## QUESTIONS ON THE MATERIAL
[A] Name the four countries that, according to the text on Obama's 2014 visit to Malaysia, made up his April 2014 Asian tour.
[B] Return the passage of the text on Obama's visit to Malaysia from "While in Malaysia, President" up to and including "already being observed.".

President Barack Obama finally made it to Malaysia as part of his April 2014 four-nation Asian tour that also included Japan, South Korea and the Philippines. The visit occurred nearly half a century after the last visit of a sitting US president, a false start late last year, and amid concerns of even this trip being scuttled because of Malaysian domestic politics. Despite the three-day duration and the anticipation that had been built up around it, this trip was always destined to be more symbolic than substantive in impact.
While in Malaysia, President Obama attended a state dinner in his honor, held talks with Prime Minister Najib Razak, delivered remarks at the Malaysian Global Innovation and Creativity Center (MAGIC), hosted a town hall meeting with young Southeast Asian leaders, met with civil society leaders, and witnessed the signing of commercial agreements worth about US$2 billion. Even Malaysia’s endorsement of the Proliferation Security Initiative (PSI) Statement of Interdiction Principles was in effect a formalization of many of the compliance procedures that had already been in place and are already being observed.
The elevation of US-Malaysia bilateral relations to a Comprehensive Partnership during Obama’s visit basically serves to underscore the solid, operational ties currently extant between both countries. In the traditional areas of long-standing cooperation—defense, security, trade, and investment—the focus will continue to be on deepening ties by qualitatively enriching existing arrangements. By contrast, the freshly formalized Comprehensive Partnership will seek to broaden cooperation in under-explored areas by increasing the number of initiatives, flows, and people-to-people exchanges in science and technology, education, and socio-cultural programming.

## RECORD SET
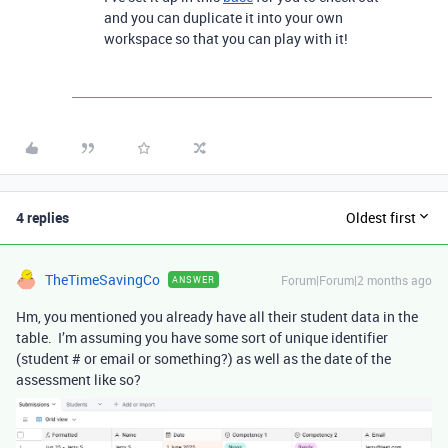
and you can duplicate it into your own
workspace so that you can play with it!
4 replies
Oldest first
TheTimeSavingCo
Forum|Forum|2 months ago
ANSWER
Hm, you mentioned you already have all their student data in the
table. I’m assuming you have some sort of unique identifier
(student # or email or something?) as well as the date of the
assessment like so?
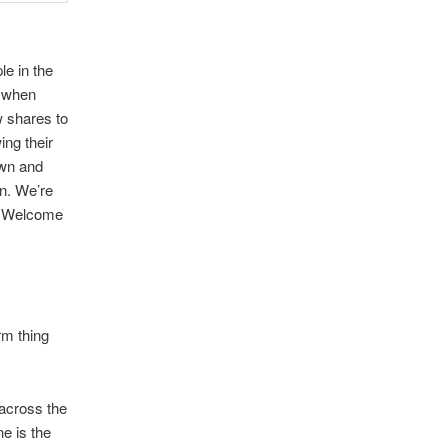
le in the
, when
w shares to
ing their
own and
n. We’re
l. Welcome
rm thing
 across the
e is the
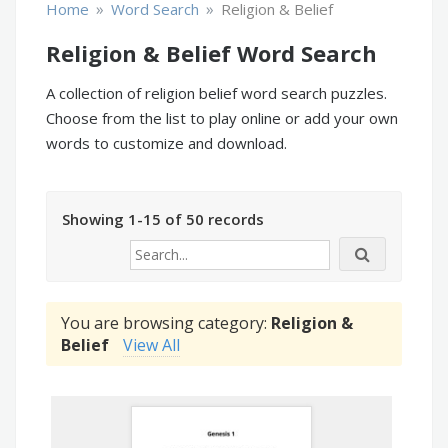
»
»
Home
Word Search
Religion & Belief
Religion & Belief Word Search
A collection of religion belief word search puzzles.
Choose from the list to play online or add your own
words to customize and download.
Showing 1-15 of 50 records
You are browsing category:
Religion &
Belief
View All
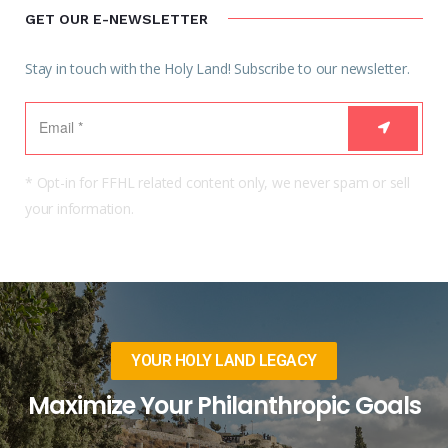
GET OUR E-NEWSLETTER
Stay in touch with the Holy Land! Subscribe to our newsletter.
* Opt-in for FFHL related content only, we never spam or sell
your information.
YOUR HOLY LAND LEGACY
Maximize Your Philanthropic Goals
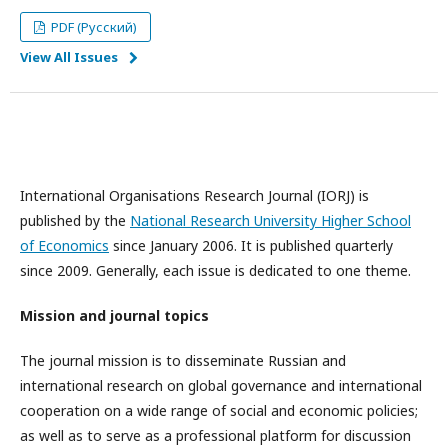
PDF (Русский)
View All Issues
International Organisations Research Journal (IORJ) is
published by the
National Research University Higher School
of Economics
since January 2006. It is published quarterly
since 2009. Generally, each issue is dedicated to one theme.
Mission and journal topics
The journal mission is to disseminate Russian and
international research on global governance and international
cooperation on a wide range of social and economic policies;
as well as to serve as a professional platform for discussion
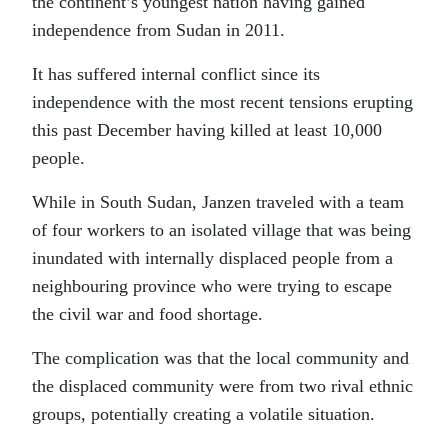
the continent’s youngest nation having gained
independence from Sudan in 2011.
It has suffered internal conflict since its
independence with the most recent tensions erupting
this past December having killed at least 10,000
people.
While in South Sudan, Janzen traveled with a team
of four workers to an isolated village that was being
inundated with internally displaced people from a
neighbouring province who were trying to escape
the civil war and food shortage.
The complication was that the local community and
the displaced community were from two rival ethnic
groups, potentially creating a volatile situation.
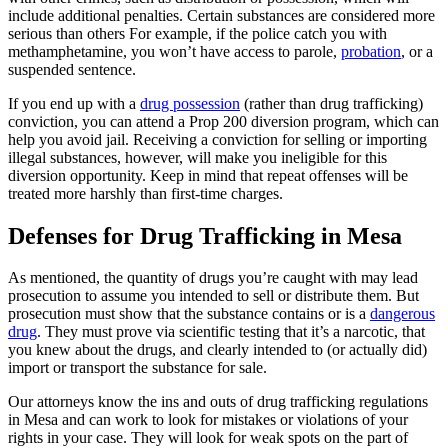
include additional penalties. Certain substances are considered more
serious than others For example, if the police catch you with
methamphetamine, you won’t have access to parole,
probation
, or a
suspended sentence.
If you end up with a
drug possession
(rather than drug trafficking)
conviction, you can attend a Prop 200 diversion program, which can
help you avoid jail. Receiving a conviction for selling or importing
illegal substances, however, will make you ineligible for this
diversion opportunity. Keep in mind that repeat offenses will be
treated more harshly than first-time charges.
Defenses for Drug Trafficking in Mesa
As mentioned, the quantity of drugs you’re caught with may lead
prosecution to assume you intended to sell or distribute them. But
prosecution must show that the substance contains or is a
dangerous
drug
. They must prove via scientific testing that it’s a narcotic, that
you knew about the drugs, and clearly intended to (or actually did)
import or transport the substance for sale.
Our attorneys know the ins and outs of drug trafficking regulations
in Mesa and can work to look for mistakes or violations of your
rights in your case. They will look for weak spots on the part of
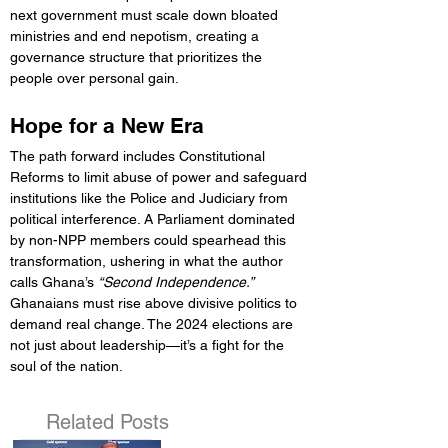
next government must scale down bloated 
ministries and end nepotism, creating a 
governance structure that prioritizes the 
people over personal gain.
Hope for a New Era
The path forward includes Constitutional 
Reforms to limit abuse of power and safeguard 
institutions like the Police and Judiciary from 
political interference. A Parliament dominated 
by non-NPP members could spearhead this 
transformation, ushering in what the author 
calls Ghana’s 
“Second Independence.”
Ghanaians must rise above divisive politics to 
demand real change. The 2024 elections are 
not just about leadership—it’s a fight for the 
soul of the nation.
Related Posts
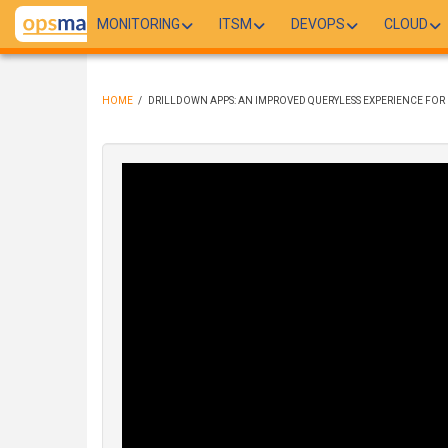
Skip
MONITORING
ITSM
DEVOPS
CLOUD
to
main
content
HOME
/
DRILLDOWN APPS: AN IMPROVED QUERYLESS EXPERIENCE FOR F
BREADCRUMB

## SOLVED PROBLEMS
[A] Malaysia, Japan, South Korea and the Philippines

[B]
While in Malaysia, President Obama attended a state dinner in his honor, held talks with Prime Minister Najib Razak, delivered remarks at the Malaysian Global Innovation and Creativity Center (MAGIC), hosted a town hall meeting with young Southeast Asian leaders, met with civil society leaders, and witnessed the signing of commercial agreements worth about US$2 billion. Even Malaysia’s endorsement of the Proliferation Security Initiative (PSI) Statement of Interdiction Principles was in effect a formalization of many of the compliance procedures that had already been in place and are already being observed.